More on the Existence and Uniqueness of the solutions of an SDE Proof

Question

An extract from the proof of the existence and uniqueness of the solution of a SDE from Oksendal. I cannot see how holders inequality and the ito isometry are applied.

Answer 1

The estimate by Fatou's lemma says that

$$ Y^{(n)}_t(\omega) \rightarrow X_t(\omega) $$

in $L^2(\Omega \times [0, T])$.

Since $\sigma(t,x)$ is Lipschitz in $x$,

$$ \sigma(t, Y^{(n)}_t(\omega)) \rightarrow \sigma(t, X_t(\omega)) $$

in $L^2(\Omega \times [0, T])$ also.

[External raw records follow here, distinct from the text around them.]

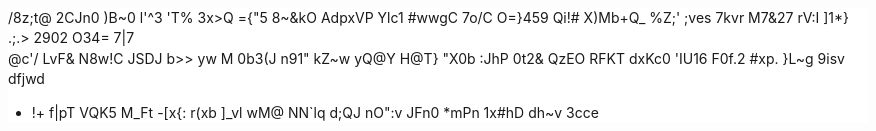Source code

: /8z;t@
2CJn0
)B~0
l'^3
\'T%
3x>Q
={"5
8~&kO
AdpxVP
Ylc1
#wwgC
7o/C
O=}459
Qi!#
X)Mb+Q_
%Z;'
;ves
7kvr
M7&27
rV:I
]1*}
.;.>
2902
O34=
7|7\
@c'/
LvF&
N8w!C
JSDJ
 b>>
yw      M
0b3(J
n91"
kZ~w
yQ@Y
H@T}
 "X0b
:JhP
0t2&
QzEO
RFKT
dxKc0
'IU16
F0f.2
#xp.
}L~g
9isv
dfjwd
+ !+
f|pT
VQK5
M_Ft
-[x{:
r(xb
]_vl
wM\@
NN`lq
d;QJ
nO":v
JFn0
*mPn
1x#hD
dh~v
3cce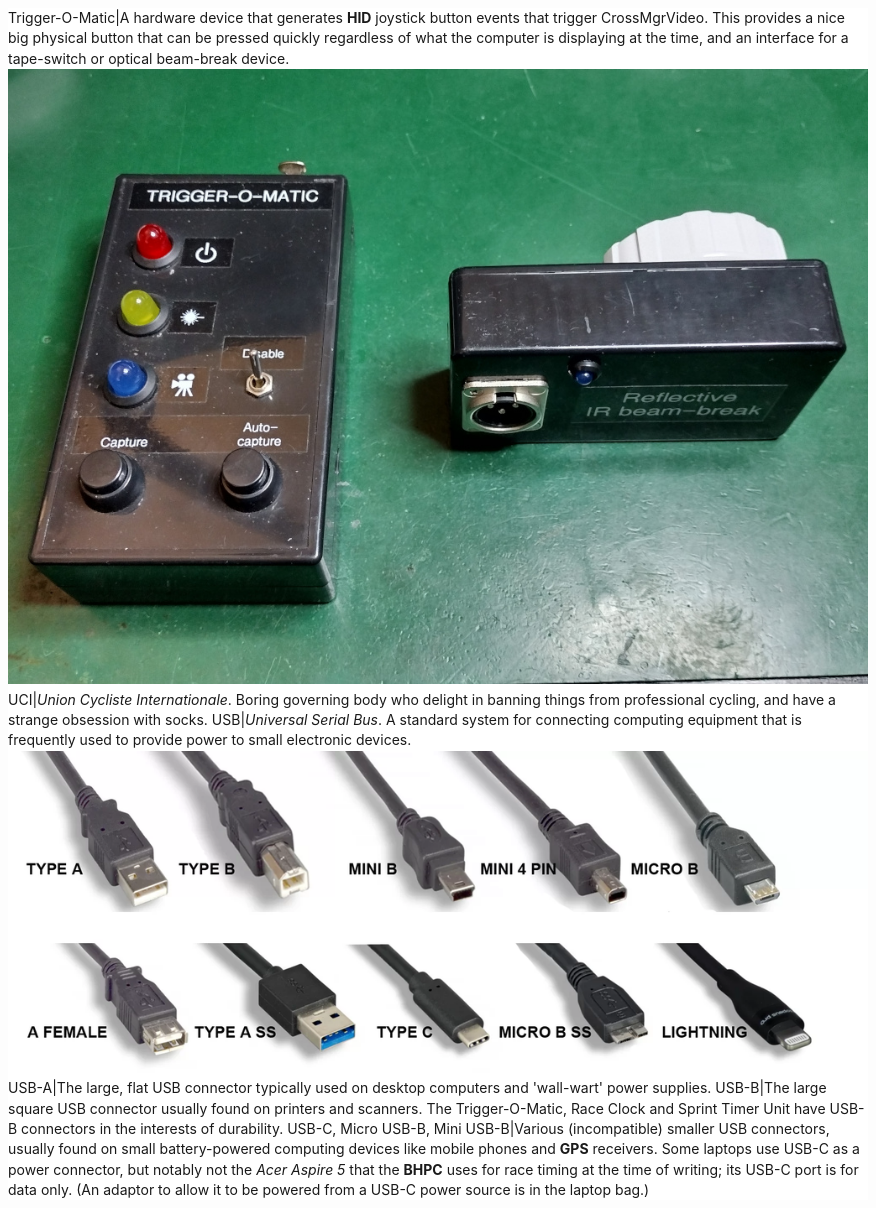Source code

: Trigger-O-Matic|A hardware device that generates **HID** joystick button events that trigger CrossMgrVideo.  This provides a nice big physical button that can be pressed quickly regardless of what the computer is displaying at the time, and an interface for a tape-switch or optical beam-break device.  ![Trigger-O-Matic and IR beam-break](./images/trigger_o_matic.jpg "Trigger-O-Matic and IR beam-break")
UCI|*Union Cycliste Internationale*.  Boring governing body who delight in banning things from professional cycling, and have a strange obsession with socks.
USB|*Universal Serial Bus*.  A standard system for connecting computing equipment that is frequently used to provide power to small electronic devices.  ![USB connectors](./images/usb_connectors.webp "Spotters' guide to USB connectors")
USB-A|The large, flat USB connector typically used on desktop computers and 'wall-wart' power supplies.
USB-B|The large square USB connector usually found on printers and scanners.  The Trigger-O-Matic, Race Clock and Sprint Timer Unit have USB-B connectors in the interests of durability.
USB-C, Micro USB-B, Mini USB-B|Various (incompatible) smaller USB connectors, usually found on small battery-powered computing devices like mobile phones and **GPS** receivers.  Some laptops use USB-C as a power connector, but notably not the *Acer Aspire 5* that the **BHPC** uses for race timing at the time of writing; its USB-C port is for data only.  (An adaptor to allow it to be powered from a USB-C power source is in the laptop bag.)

So Ito isometry tells you that

$$ \int_0 ^t \sigma(s, Y^{(n)}_s(\omega)) dB_s \rightarrow \int_0 ^t \sigma(s, X_s(\omega))dB_s $$

in $L^2(\Omega)$.

The second claim about the path-wise Lebesgue integral is similar: it follows from Holder inequality that on a finite measure space ($\Omega \times [0, T]$ in this case), $L^1$-norm is bounded by $L^2$-norm. This shows convergence in $L^1(\Omega)$.